Z Wikiźródeł, wolnej biblioteki
Ta strona została uwierzytelniona.
—   341   —

— Czy Winnetou przypomina sobie jeszcze postać i głos przyjaciela?
— Uff! — odpowiedział zapytany z tą samą radością. — Jak mógłby Winnetou zapomnieć Old Firehanda, największego ze wszystkich myśliwych, chociaż nie widział go od tylu miesięcy!
— Wierzę, wierzę, kochany bracie! To samo było zemną co do ciebie, ale...
— Old Firehand? — zawołano dokoła i z czcią odstąpili wszyscy o krok od wymienionego, jako najsławniejszego wroga Indyan. Z jego osobą łączyło się tyle opowiadań o nieprawdopodobnych wprost aktach odwagi, że zabobon preryowych myśliwców otoczył go nimbem, rosnącym z każdą nową opowieścią.

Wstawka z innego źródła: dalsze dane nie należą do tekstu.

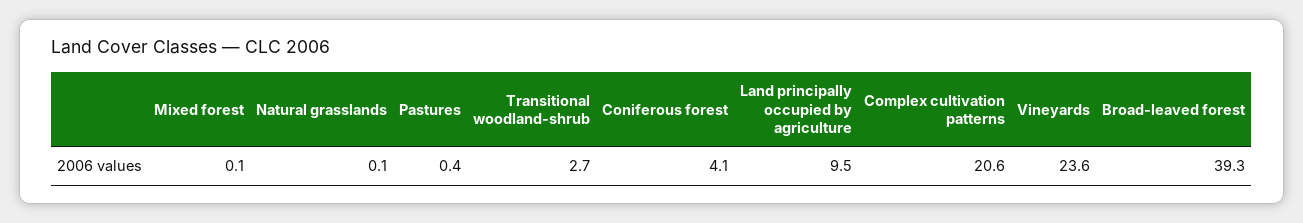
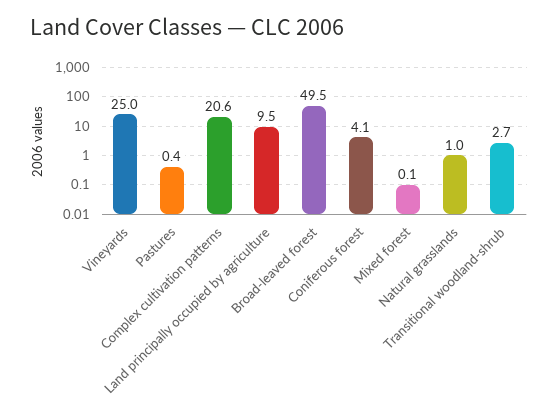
  {
    "Mixed forest": 0.1,
-   "Natural grasslands": 0.1,
+   "Natural grasslands": 1,
    "Pastures": 0.4,
    "Transitional woodland-shrub": 2.7,
    "Coniferous forest": 4.1,
    "Land principally occupied by agriculture": 9.5,
    "Complex cultivation patterns": 20.6,
-   "Vineyards": 23.6,
+   "Vineyards": 25,
-   "Broad-leaved forest": 39.3
+   "Broad-leaved forest": 49.5
  }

— Old Firehand? — zawołał także inżynier. — Czemu, wsiadając nie podaliście swego nazwiska? Bylibyście dostali lepsze miejsce, niż każdy inny, którego z grzeczności zabiera się kawałek na Zachód.
— Dziękuję, sir! Moje miejsce mnie wystarczało! Ale nie przegadujmy cennego czasu, lecz naradźmy się, co czynić.
Natychmiast ugrupowali się wszyscy dokoła niego, jak gdyby rozumiało się samo przez się, że jego zapatrywanie będzie najlepszem, ja zaś musiałem powtórzyć moje sprawozdanie dokładniej.
— A więc jesteście przyjacielem Winnetou? — zapytał, gdy skończyłem. — Ja nie bardzo chcę słyszeć o kimkolwiek, ale kogo on szanuje, ten może na mnie liczyć. Macie moją rękę!
— Tak, to mój brat i przyjaciel — oświadczył Winnetou. — Piliśmy z sobą krew przymierza.
— Piliście krew? — zapytał Old Firehand, przystępując do mnie prędko, aby mi się przypatrzeć. — Więc ten człowiek jest chyba...
— Old Shatterhand, pod którego pięścią każdy musi upaść — uzupełnił Winnetou.
— Old Shatterhand, Old Shatterhand! — wołali stojący dokoła, cisnąc się do mnie.